Hovland: In the last several years, we've seen increasing politicization of our election administration, and it's really unfortunate. There's a difference between politics and the people who run our elections. When you're running elections, when you're administering elections — and the public servants, the professionals that do that — doing that well looks like good governance, customer service. And that is what you, by and large, see across the country: people trying to serve their voters, trying to get people to engage. When we call that into question, we really do a disservice to our country.
Insider: What should people know about this moment of time when it comes to counting ballots and dealing with any of the legal challenges that might be coming about?
Hovland: A couple of things. One, each state has its own laws and regulations around the timeline and procedures for counting ballots. A lot of that is building in safeguards and safety measures to ensure the accuracy and integrity of the election.
The other thing I would add is, you know what we should really be talking about this year is the success story that was the administration of the 2020 election. You saw election officials did a tremendous job, but voters did an amazing job as well, hearing that we needed to spread the vote out.
What you saw this year was a record amount of mail and absentee voting, a record amount of early in-person voting. Then overall, we had around one hundred and sixty million Americans participate, which is the most Americans to ever vote in an election. And they were able to spread that vote out, which helped which helped make the election run more smoothly.
We had two-thirds of Americans vote this year before Election Day and a third on Election Day. That's the reverse of a normal year.

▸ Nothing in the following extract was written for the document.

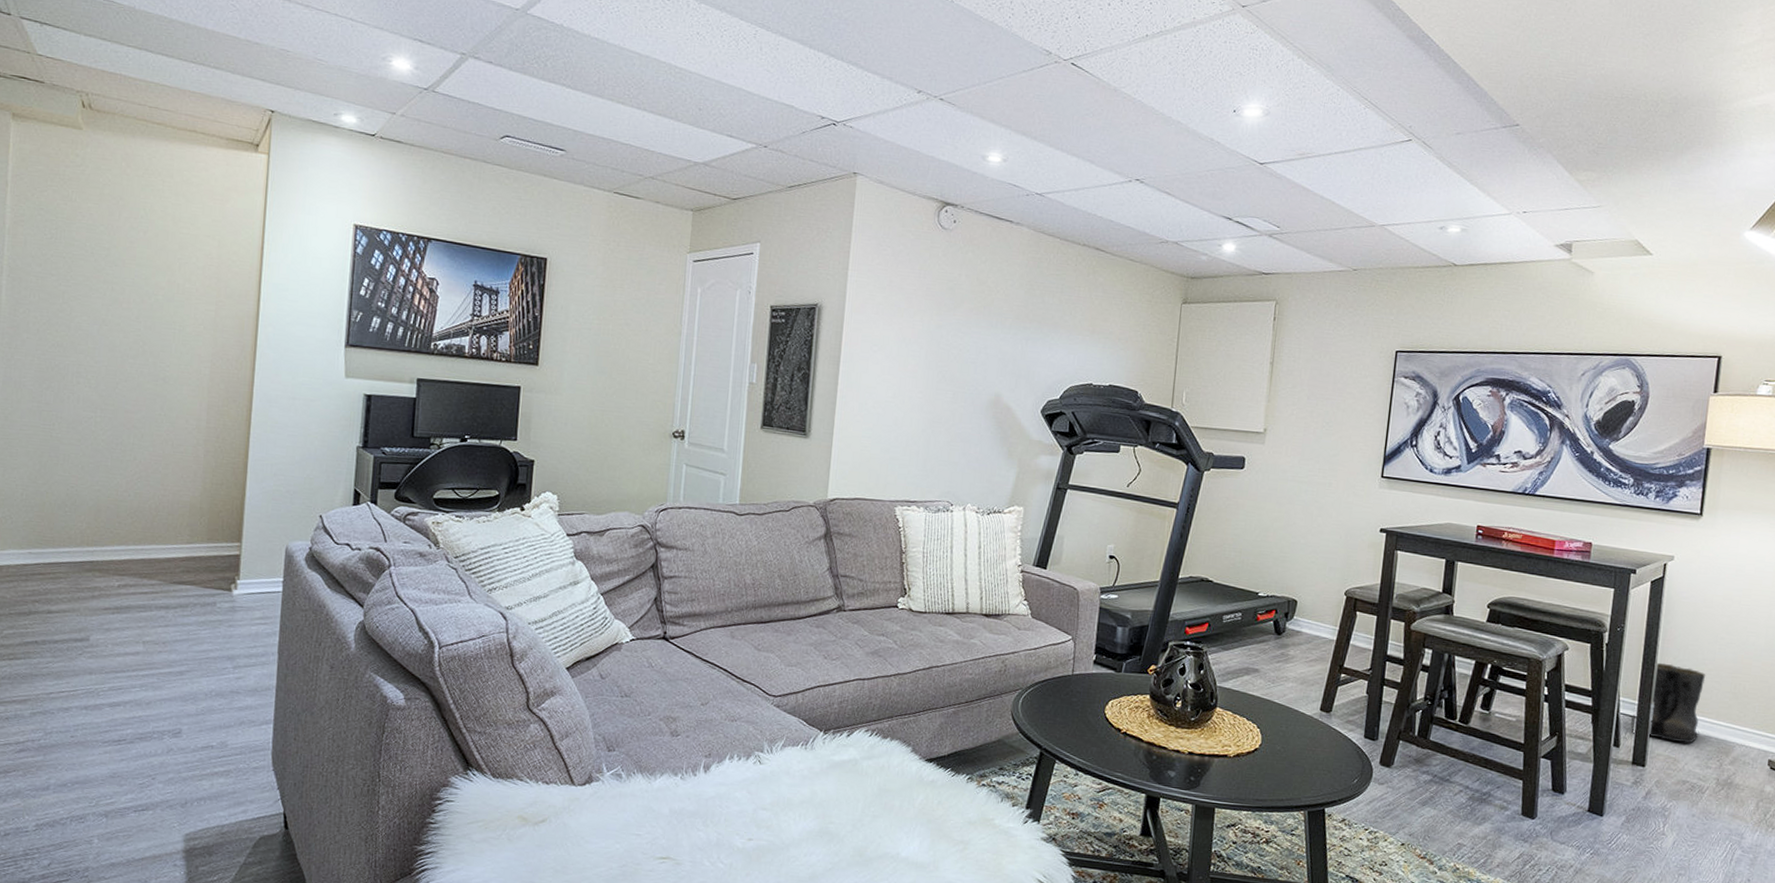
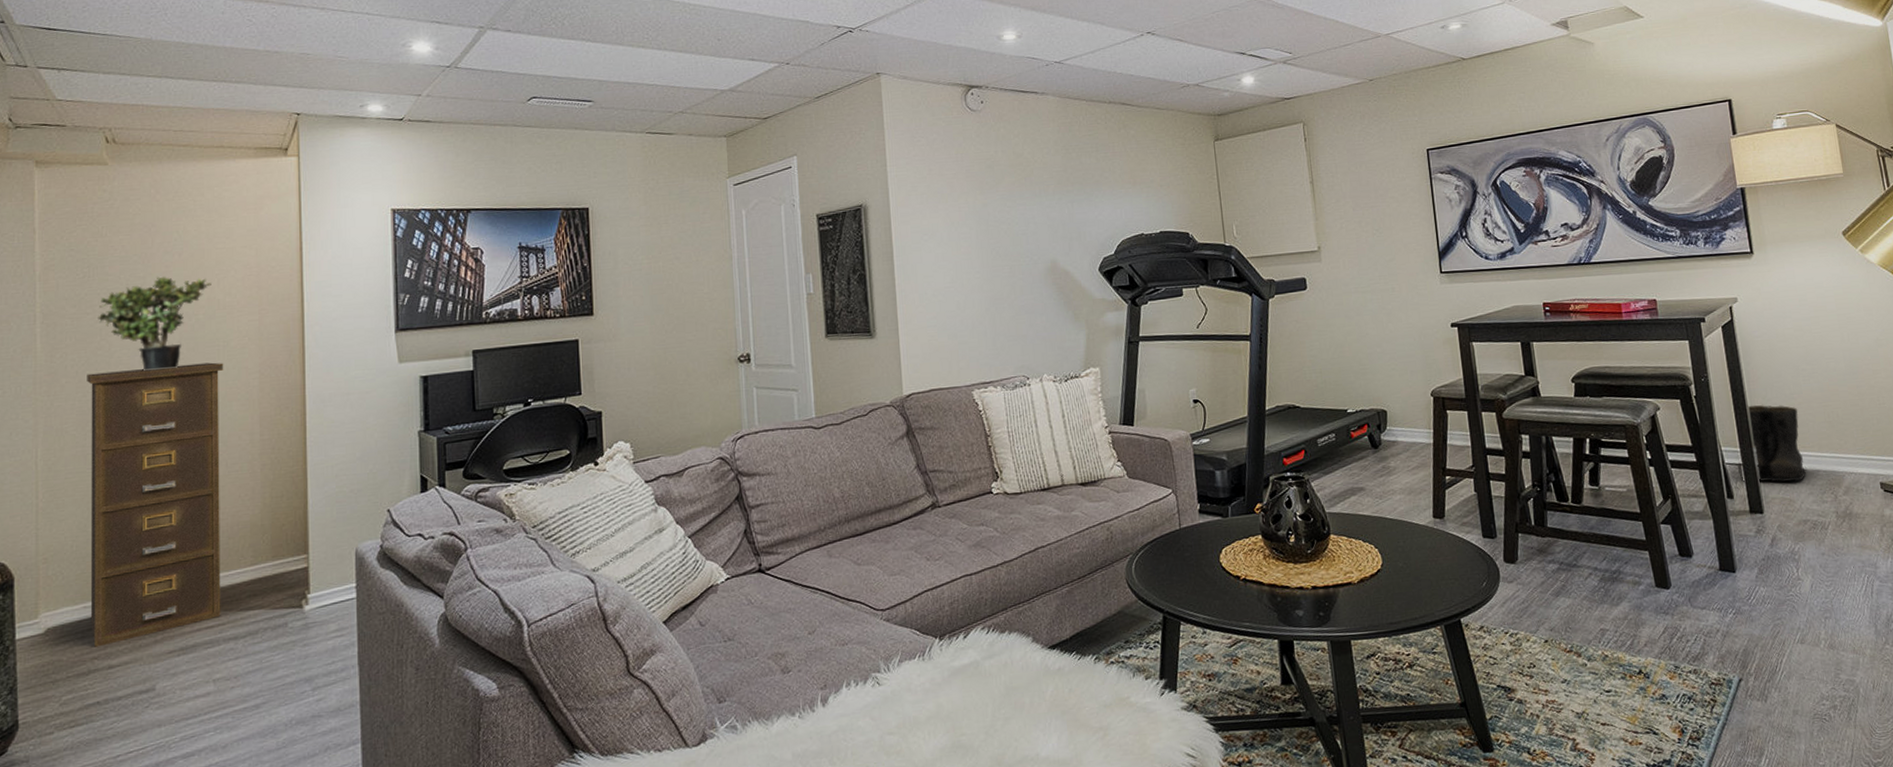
filing cabinet: none [34,333,178,592] -> present [87,362,224,647]
potted plant: none [61,250,173,344] -> present [98,276,211,372]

Had that been flipped, the story might have been different.
Additionally, you saw a new generation of poll workers volunteer this year, and that was unbelievable and made such a big difference. If you don't have poll workers, you can't have polling places. If we would have had half the polling places that we had, the story of Election Day may have been different, but new people who had never been coworkers before, a new generation of poll workers stepped up, volunteered, and served their communities. It made a tremendous difference in how well this election was run.